There were 145,982 people hospitalised with coronavirus on Monday, according to HHS data. Reuters reported that the previous high was 132,051, set in January 2021.
According to Reuters there were 1.35m new Covid infections on Monday, also a record high. Measures vary and observers point out that many home tests are not officially logged. But NBC News reported at least 1,343,167 new infections.
The highly contagious Omicron variant has seen hospitalisations double in the last three weeks. The seven-day average for new cases has tripled in two weeks to more than 700,000 a day.
A large number of Covid cases tend to be reported on Mondays due to many states not reporting over the weekend, but the 1.35m total comfortably outstrips the previous record of 1.03m, recorded on Monday 3 January.
Delaware, Illinois, Maryland, Missouri, Ohio, Pennsylvania, Puerto Rico, the US Virgin Islands, Vermont, Virginia, Washington DC and Wisconsin have reported record levels of Covid-19 cases recently.

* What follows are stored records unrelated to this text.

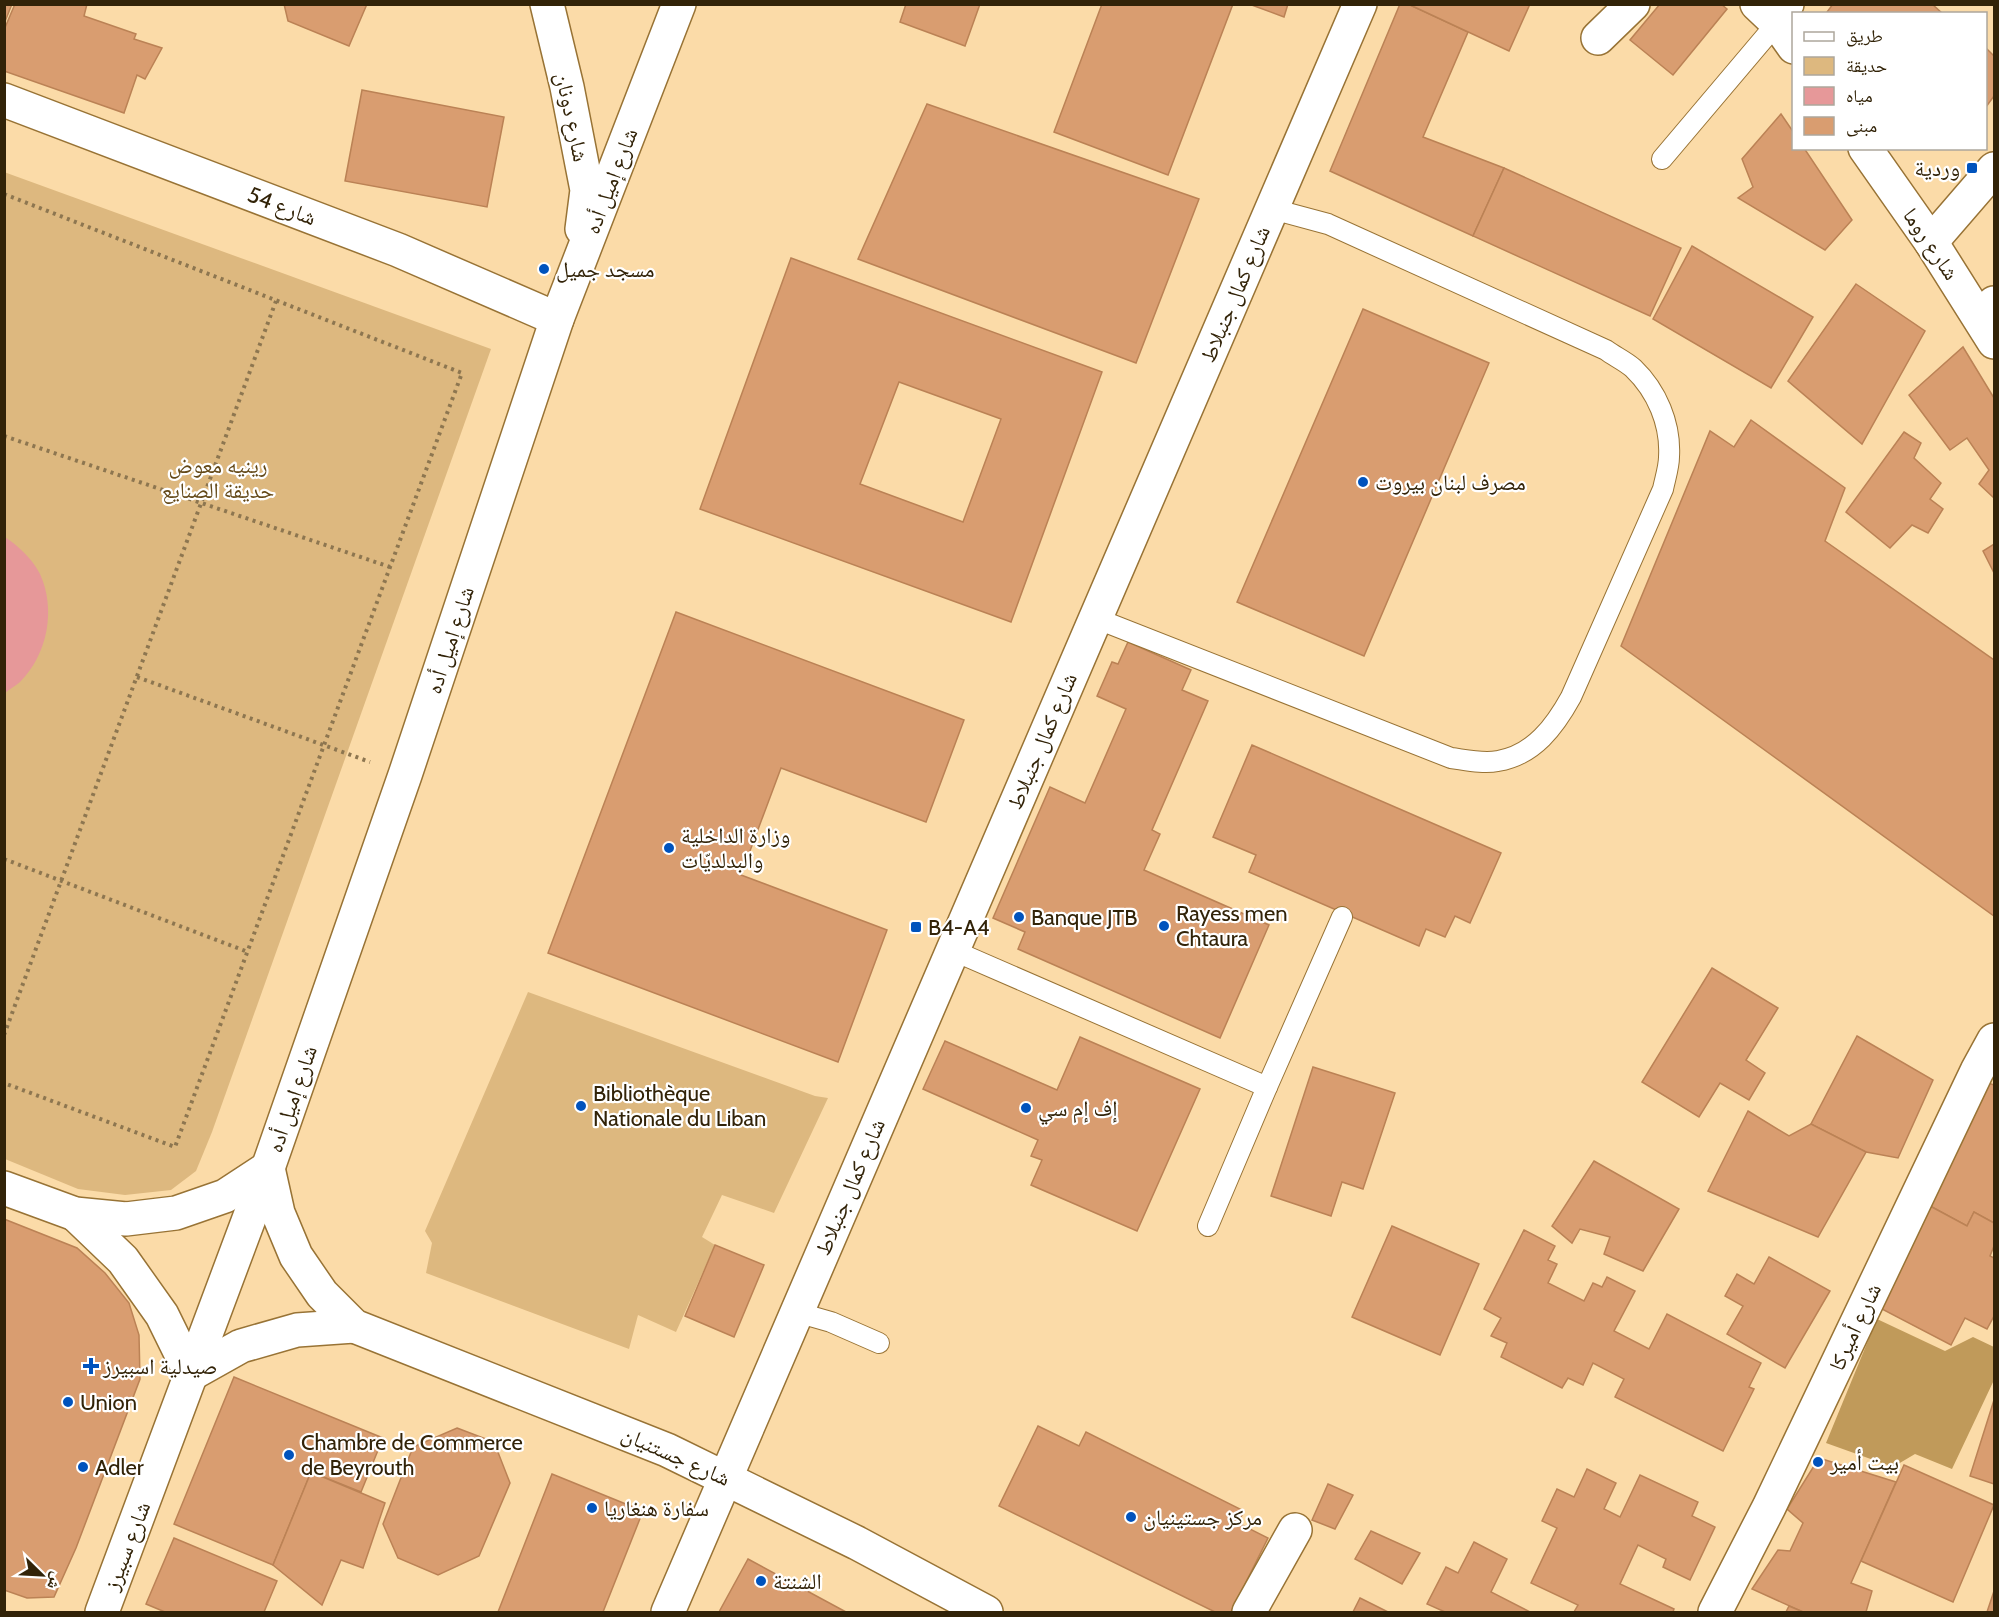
<svg xmlns="http://www.w3.org/2000/svg" width="1999" height="1617" font-family="Cabin,'Noto Naskh Arabic',sans-serif">
<style>
.green{fill:#ddb87f}
.forest{fill:#c09a5a}
.water{fill:#e69899}
.building{fill:#d99d70;stroke:#bb8255;stroke-width:1.5;fill-rule:evenodd}
.lines{fill:none;stroke-linecap:round;stroke-linejoin:round}
.lane-casing{stroke:#987335;stroke-width:22}
.street-casing{stroke:#987335;stroke-width:36}
.secondary-casing{stroke:#987335;stroke-width:36}
.path{stroke:#8d7650;stroke-width:4;stroke-dasharray:3 4.5;stroke-linecap:butt}
.lane{stroke:#fff;stroke-width:20}
.street{stroke:#fff;stroke-width:33}
.secondary{stroke:#fff;stroke-width:33}
.poi-dot{fill:#0053bd;stroke:#fff;stroke-width:2}
.labels{text-anchor:middle;dominant-baseline:central;stroke-width:4.5;stroke-linejoin:round;paint-order:stroke}
.street-label{font-size:22px;fill:#322308;stroke:#fff}
.poi-label{font-size:22px;fill:#322308;stroke:#fff;text-anchor:start}
.park-label{font-size:22px;fill:#644918;stroke:#fff}
</style>
<rect width="100%" height="100%" fill="#fbdba8"/>
<g class="green">
<polygon points="4,172 491,349 212,1132 196,1171 171,1190 125,1195 78,1189 5,1159"/>
<polygon points="528,992 815,1096 828,1098 774,1213 722,1195 702,1237 715,1245 676,1332 638,1315 629,1349 426,1273 432,1243 425,1231"/>
</g>
<polygon class="forest" points="1877,1319 1945,1351 1973,1337 1994,1347 1994,1380 1952,1469 1915,1454 1893,1467 1826,1443"/>
<path class="water" d="M5,537C18,546 32,558 40,574C56,609 48,654 20,682C16,686 9,689 5,693Z"/>
<g class="building">
<polygon points="4,4 12,4 4,24"/>
<polygon points="15,4 87,4 84,16 136,34 134,39 162,48 145,79 137,75 124,113 4,71 4,30"/>
<polygon points="284,4 367,4 349,46 288,21"/>
<polygon points="906,4 980,4 965,46 900,22"/>
<polygon points="1102,4 1233,4 1168,175 1054,132"/>
<polygon points="1249,4 1288,4 1284,17"/>
<polygon points="1400,4 1408,4 1468,32 1423,137 1504,168 1473,236 1330,171"/>
<polygon points="1408,4 1530,4 1509,51"/>
<polygon points="1660,4 1721,4 1727,9 1673,75 1630,40"/>
<polygon points="1833,4 1932,4 1943,14 1828,14 1827,12"/>
<polygon points="1986,48 1994,56 1994,96 1986,107"/>
<polygon points="362,90 504,117 487,207 345,181"/>
<polygon points="927,104 1199,199 1136,363 858,259"/>
<polygon points="1781,114 1794,133 1794,148 1804,148 1852,220 1825,250 1738,198 1753,187 1742,159"/>
<polygon points="1504,168 1681,248 1650,316 1473,236"/>
<polygon points="1692,246 1813,317 1771,388 1653,319"/>
<path d="M791,258L1102,372L1011,622L700,509ZM899,382L1001,419L963,522L860,484Z"/>
<polygon points="1856,284 1925,331 1862,444 1788,381"/>
<polygon points="1363,309 1489,363 1364,656 1237,602"/>
<polygon points="1963,347 1994,398 1994,498 1979,484 1989,470 1967,438 1950,450 1909,395"/>
<polygon points="1751,420 1845,488 1825,541 1994,660 1994,916 1621,646 1710,431 1734,447"/>
<polygon points="1904,432 1921,443 1914,458 1941,483 1930,499 1943,509 1928,533 1912,525 1890,548 1846,512"/>
<polygon points="1994,544 1994,573 1983,551"/>
<polygon points="676,612 964,720 926,822 781,768 741,875 887,930 838,1062 548,953"/>
<polygon points="1128,642 1191,670 1182,690 1208,701 1152,830 1160,834 1144,870 1269,925 1220,1038 1018,949 1025,932 993,918 1050,787 1085,803 1126,709 1097,696 1112,662 1118,664"/>
<polygon points="1252,745 1501,853 1470,923 1455,916 1445,937 1426,929 1419,946 1249,872 1256,855 1213,837"/>
<polygon points="1712,968 1778,1008 1746,1060 1765,1073 1749,1100 1720,1083 1699,1117 1642,1082"/>
<polygon points="1857,1036 1933,1080 1898,1158 1866,1152 1811,1124"/>
<polygon points="1080,1037 1200,1089 1137,1231 1031,1185 1042,1160 1031,1156 1038,1140 923,1089 945,1041 1057,1090"/>
<polygon points="1313,1067 1395,1093 1363,1189 1342,1182 1331,1216 1271,1196"/>
<polygon points="1975,1078 1994,1085 1994,1223 1974,1212 1967,1226 1930,1206"/>
<polygon points="1748,1111 1789,1136 1811,1124 1866,1152 1818,1237 1708,1191"/>
<polygon points="1594,1161 1679,1209 1643,1271 1604,1254 1610,1237 1580,1229 1572,1243 1552,1226"/>
<polygon points="1930,1206 1967,1226 1974,1212 1994,1223 1994,1246 1990,1256 1994,1258 1994,1316 1987,1329 1965,1318 1951,1345 1878,1307"/>
<polygon points="4,1219 77,1248 105,1273 129,1303 139,1335 140,1379 76,1548 54,1597 27,1598 4,1590"/>
<polygon points="1392,1226 1479,1264 1440,1355 1352,1317"/>
<polygon points="1524,1230 1555,1246 1548,1260 1557,1264 1548,1283 1584,1301 1593,1283 1602,1287 1607,1277 1635,1291 1614,1331 1649,1349 1667,1314 1761,1363 1749,1387 1754,1389 1723,1451 1615,1397 1624,1379 1593,1363 1583,1385 1568,1378 1562,1388 1501,1357 1507,1343 1491,1336 1501,1318 1484,1309"/>
<polygon points="715,1245 764,1265 734,1337 685,1316"/>
<polygon points="1769,1257 1830,1291 1785,1368 1727,1334 1743,1306 1725,1296 1737,1274 1754,1284"/>
<polygon points="234,1377 383,1438 361,1492 311,1472 273,1565 174,1524"/>
<polygon points="1994,1400 1994,1484 1970,1476"/>
<polygon points="1038,1426 1079,1446 1086,1432 1244,1511 1238,1523 1268,1538 1231,1612 1215,1612 999,1506"/>
<polygon points="457,1428 494,1442 510,1483 479,1556 438,1575 398,1558 383,1524 413,1447"/>
<polygon points="1819,1458 1896,1482 1851,1583 1872,1591 1866,1612 1803,1612 1752,1589 1778,1550 1790,1551 1803,1523 1787,1509"/>
<polygon points="1904,1465 1994,1505 1953,1602 1861,1561"/>
<polygon points="1587,1469 1616,1483 1604,1509 1620,1517 1640,1475 1698,1502 1692,1516 1715,1527 1690,1580 1663,1567 1666,1559 1638,1545 1620,1584 1674,1609 1673,1612 1574,1612 1578,1605 1531,1583 1557,1528 1542,1521 1557,1489 1574,1497"/>
<polygon points="311,1472 385,1503 363,1568 341,1560 322,1605 273,1565"/>
<polygon points="552,1474 643,1511 603,1612 498,1612"/>
<polygon points="1328,1484 1353,1495 1335,1529 1312,1520"/>
<polygon points="1371,1531 1420,1553 1402,1584 1355,1559"/>
<polygon points="174,1538 277,1581 264,1612 165,1612 146,1604"/>
<polygon points="1474,1542 1507,1559 1491,1592 1530,1612 1445,1612 1427,1604 1446,1567 1458,1573"/>
<polygon points="748,1559 846,1612 719,1612"/>
<polygon points="1994,1591 1994,1612 1987,1612"/>
<polygon points="1360,1598 1388,1612 1353,1612"/>
<polygon points="1789,1606 1803,1612 1786,1612"/>
</g>
<g class="lines">
<g class="lane-casing">
<g id="lane">
<polyline points="1662,159 1777,23"/>
<path d="M1095,618L1451,758C1466,760 1483,764 1498,761C1534,755 1555,726 1571,697L1663,489C1665,479 1669,467 1669,457C1671,424 1657,391 1633,368C1625,361 1614,356 1606,350L1328,224L1272,209"/>
<polyline points="952,950 1267,1087"/>
<polyline points="1208,1226 1267,1087 1342,917"/>
<polyline points="796,1312 831,1322 879,1343"/>
</g>
</g>
<g class="street-casing">
<g id="street">
<polyline points="1777,23 1787,4"/>
<polyline points="1598,38 1633,4"/>
<polyline points="4,100 398,250 557,319"/>
<polyline points="1980,317 1994,303"/>
<polyline points="4,1188 75,1214 126,1219 176,1213 225,1196 268,1168 278,1213 296,1256 322,1294 354,1326 667,1450 857,1543 986,1612"/>
<polyline points="75,1214 123,1260 162,1315 191,1374 241,1346 297,1330 354,1326"/>
<polyline points="1249,1612 1295,1530"/>
<polyline points="1715,1612 1769,1507 1977,1071 1994,1040"/>
</g>
</g>
<g class="secondary-casing">
<g id="secondary">
<polyline points="547,4 567,87 587,190 582,229"/>
<polyline points="1757,4 1777,23 1794,47"/>
<polyline points="1865,148 1931,242 1994,342"/>
<polyline points="1931,242 1994,169"/>
<polyline points="102,1612 268,1168 405,775 557,319 679,4"/>
<polyline points="668,1612 1360,4"/>
</g>
</g>
<g class="path">
<polyline points="4,194 462,373 175,1147 4,1083"/>
<polyline points="4,436 390,567"/>
<polyline points="137,677 370,762"/>
<polyline points="4,859 248,952"/>
<polyline points="4,1035 276,301"/>
</g>
<use href="#lane" class="lane"/>
<use href="#street" class="street"/>
<use href="#secondary" class="secondary"/>
</g>
<g class="poi-dot">
<rect x="1966" y="162" width="12" height="12" rx="3"/>
<circle cx="544" cy="269" r="6"/>
<circle cx="1363" cy="482" r="6"/>
<circle cx="669" cy="848" r="6"/>
<circle cx="1019" cy="917" r="6"/>
<circle cx="1164" cy="926" r="6"/>
<rect x="910" y="921" width="12" height="12" rx="3"/>
<circle cx="581" cy="1106" r="6"/>
<circle cx="1026" cy="1108" r="6"/>
<path d="M88 1357h6v6h6v6h-6v6h-6v-6h-6v-6h6z"/>
<circle cx="68" cy="1402" r="6"/>
<circle cx="289" cy="1455" r="6"/>
<circle cx="1818" cy="1462" r="6"/>
<circle cx="83" cy="1467" r="6"/>
<circle cx="592" cy="1508" r="6"/>
<circle cx="1131" cy="1517" r="6"/>
<circle cx="761" cy="1581" r="6"/>
</g>
<g class="labels">
<g class="street-label">
<text transform="translate(572 117) rotate(78)">شارع دونان</text>
<text transform="translate(611 181) rotate(-69)">شارع إميل أده</text>
<text transform="translate(282 206) rotate(21)">شارع 54</text>
<text transform="translate(1931 244) rotate(56)">شارع روما</text>
<text transform="translate(1235 294) rotate(-67)">شارع كمال جنبلاط</text>
<text transform="translate(450 640) rotate(-72)">شارع إميل أده</text>
<text transform="translate(1042 741) rotate(-67)">شارع كمال جنبلاط</text>
<text transform="translate(292 1099) rotate(-71)">شارع إميل أده</text>
<text transform="translate(850 1187) rotate(-67)">شارع كمال جنبلاط</text>
<text transform="translate(1855 1327) rotate(-65)">شارع أميركا</text>
<text transform="translate(676 1456) rotate(24)">شارع جستنيان</text>
<text transform="translate(127 1546) rotate(-69)">شارع سبيرز</text>
</g>
<g class="poi-label">
<text x="1960" y="168" text-anchor="end">وردية</text>
<text x="556" y="269">مسجد جميل</text>
<text x="1375" y="482">مصرف لبنان بيروت</text>
<text x="681" y="835">وزارة الداخلية<tspan x="681" dy="25">والبدلديّات</tspan></text>
<text x="1176" y="913">Rayess men<tspan x="1176" dy="25">Chtaura</tspan></text>
<text x="1031" y="917">Banque JTB</text>
<text x="928" y="927">B4-A4</text>
<text x="593" y="1093">Bibliothèque<tspan x="593" dy="25">Nationale du Liban</tspan></text>
<text x="1038" y="1108">إف إم سي</text>
<text x="103" y="1366">صيدلية اسبيرز</text>
<text x="80" y="1402">Union</text>
<text x="301" y="1442">Chambre de Commerce<tspan x="301" dy="25">de Beyrouth</tspan></text>
<text x="1830" y="1462">بيت أمير</text>
<text x="95" y="1467">Adler</text>
<text x="604" y="1508">سفارة هنغاريا</text>
<text x="1143" y="1517">مركز جستينيان</text>
<text x="773" y="1581">الشنتة</text>
</g>
<g class="park-label">
<text x="218" y="465">رينيه معوض<tspan x="218" dy="25">حديقة الصنايع</tspan></text>
</g>
</g>
<rect width="1999" height="1617" fill="none" stroke="#322308" stroke-width="12"/>
<rect x="1792" y="12" width="195" height="138" fill="#ffffff" stroke="#ada79c" stroke-width="1.5"/>
<rect x="1804" y="32" width="30" height="9" fill="#ffffff" stroke="#ada79c" stroke-width="1.5"/>
<text x="1846" y="42" font-size="18" fill="#322308">طريق</text>
<rect x="1804" y="57" width="30" height="18" fill="#ddb87f" stroke="#ada79c" stroke-width="1.5"/>
<text x="1846" y="72" font-size="18" fill="#322308">حديقة</text>
<rect x="1804" y="87" width="30" height="18" fill="#e69899" stroke="#ada79c" stroke-width="1.5"/>
<text x="1846" y="102" font-size="18" fill="#322308">مياه</text>
<rect x="1804" y="117" width="30" height="18" fill="#d99d70" stroke="#ada79c" stroke-width="1.5"/>
<text x="1846" y="132" font-size="18" fill="#322308">مبنى</text>
<g transform="translate(42 1575) rotate(114)" stroke="#ffffff" stroke-width="4.5" paint-order="stroke">
<path d="M0-4.5L10 22L0 15L-10 22Z" fill="#322308"/>
<text y="-9" font-size="16" font-weight="bold" text-anchor="middle" fill="#322308">ش</text>
</g>
</svg>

Only seven states have not set records for Covid-19 cases in 2022: Arizona, Idaho, Maine, Montana, North Dakota, Ohio and Wyoming, Reuters said.
As cases and hospitalisations soar, health authorities around the US are increasingly taking the once unthinkable step of allowing nurses and other workers infected with Covid to stay on the job if they have mild symptoms or none at all, the Associated Press reported.
The move is a reaction to the severe hospital staffing shortages and crushing caseloads that Omicron is causing.
California health authorities announced over the weekend that hospital staff members who test positive but are symptom-free can continue working. Some hospitals in Rhode Island and Arizona have given employees similar guidelines.
In December, the Centers for Disease Control and Prevention said healthcare workers who have no symptoms can return to work after seven days with a negative test but that the isolation time “can be cut further if there are staffing shortages”.
The threat of Omicron and number of new cases has led to an increased demand for tests, with long lines and shortages around the country.
On Monday the White House said insurance companies will be required to cover eight over-the-counter at-home tests per person each month starting on 15 January.
In December, Joe Biden said half a billion at home tests would be sent free to Americans, beginning in January.